Petitioner does not allege that the police in the present case tested any portion of his DNA other than the 13 junk loci, nor does he claim that law enforcement, at present, has the technological capabilities to do so. In short, Petitioner attempts to “evoke images of an oppressive ‘Big Brother’ cataloguing our most intimate traits,” but the reality here is “far less troubling.”
[The Court’s Holding]
In the end, we hold that DNA testing of the 13 identifying junk loci within genetic material, not obtained by means of a physical intrusion into the person’s body, is no more a search for purposes of the Fourth Amendment, than is the testing of fingerprints, or the observation of any other identifying feature revealed to the public—visage, apparent age, body type, skin color. That Petitioner’s DNA could have disclosed more intimate information is of no moment in the present case because there is no allegation that the police tested his DNA sample for that purpose. Because the testing of Petitioner’s DNA did not constitute a search for the purposes of the Fourth Amendment, he was not entitled to suppression of the DNA evidence or any fruits derived therefrom. The Court of Special Appeals came to the same conclusion.

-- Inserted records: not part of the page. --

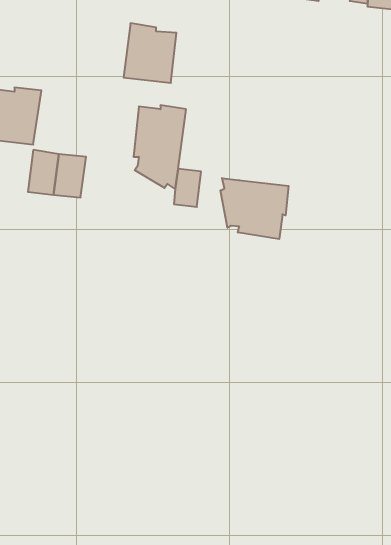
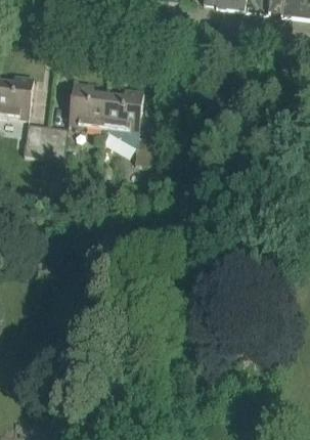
building: [124,23,176,83] -> [68,83,107,128]
building: [220,178,289,239] -> none

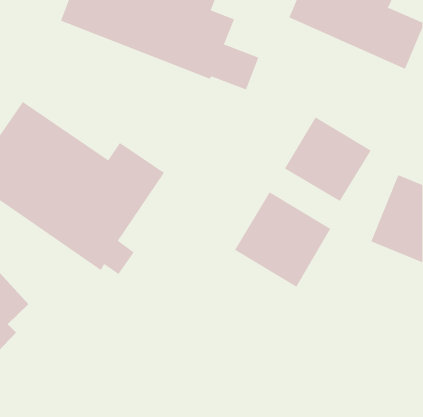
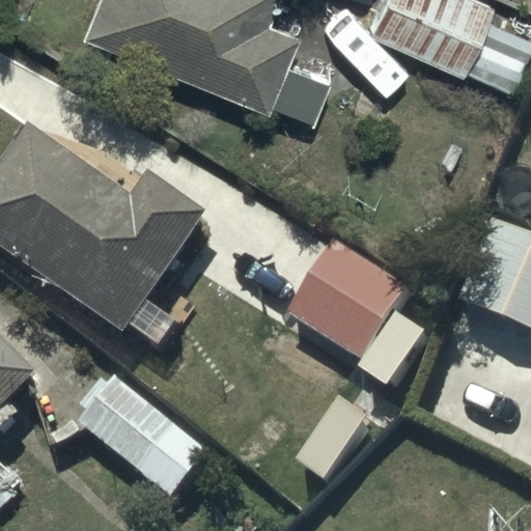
building: [284,116,372,202] -> none
building: none -> [79,375,208,499]

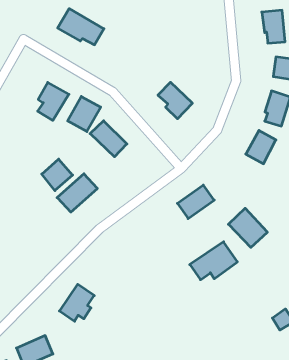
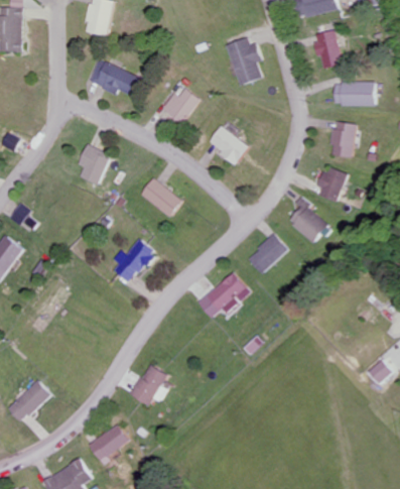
building: none -> [225,37,262,86]
building: none -> [161,89,199,124]
building: [68,96,101,132] -> none
building: [42,159,73,191] -> none
building: [228,208,267,247] -> [284,201,328,243]
building: [190,242,237,280] -> [196,273,249,319]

We therefore affirm the judgment of that Court.
- If you enter the query TO(110) & “DNA” in WestLaw’s Texas database, you will find 1,131 cases, dating back to 1989. For those of us who were admitted to practice well before that year, we can recall those first cases in which DNA evidence helped the State convict our clients.
- It is not surprising that the Supreme Court denied certiorari in Raynor. His lawyer, though, should be commended on the legal theory that he raised that had not been addressed by the Supreme Court in Maryland v. King.
- With tongue in cheek, I would note that we always visit with our clients about the importance of being properly attired when they go to the courthouse. If Raynor had worn a long-sleeved shirt to the police station, he might have avoided prosecution. Bad luck for Raynor-the-Rapist.